[Extracted information]

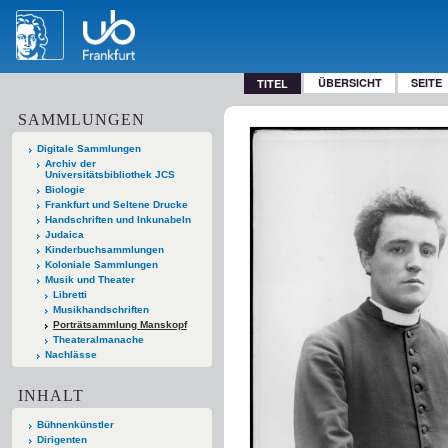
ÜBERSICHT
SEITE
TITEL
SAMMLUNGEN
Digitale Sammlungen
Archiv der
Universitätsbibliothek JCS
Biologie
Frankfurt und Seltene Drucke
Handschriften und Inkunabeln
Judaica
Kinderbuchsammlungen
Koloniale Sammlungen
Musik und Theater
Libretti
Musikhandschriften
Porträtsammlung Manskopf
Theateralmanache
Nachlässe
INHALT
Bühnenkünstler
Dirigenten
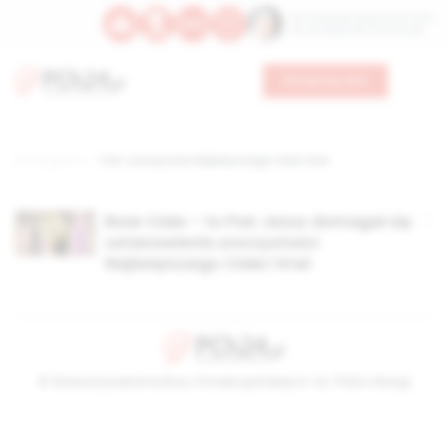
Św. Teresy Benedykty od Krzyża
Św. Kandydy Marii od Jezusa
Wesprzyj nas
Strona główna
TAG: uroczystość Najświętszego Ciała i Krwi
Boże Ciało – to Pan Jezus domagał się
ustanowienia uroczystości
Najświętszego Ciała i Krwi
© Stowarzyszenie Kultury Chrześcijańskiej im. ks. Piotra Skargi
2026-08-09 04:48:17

...

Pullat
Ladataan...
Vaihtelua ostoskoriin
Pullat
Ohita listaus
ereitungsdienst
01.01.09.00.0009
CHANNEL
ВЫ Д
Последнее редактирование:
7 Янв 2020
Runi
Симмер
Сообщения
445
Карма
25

==

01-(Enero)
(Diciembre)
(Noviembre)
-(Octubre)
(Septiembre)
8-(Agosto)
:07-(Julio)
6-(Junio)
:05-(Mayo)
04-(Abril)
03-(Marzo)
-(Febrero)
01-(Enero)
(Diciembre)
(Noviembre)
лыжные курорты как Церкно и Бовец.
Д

[Exercise] How many lines of the listing contain the word "Najświętszego"? Reply with only the number.

[Response box] 2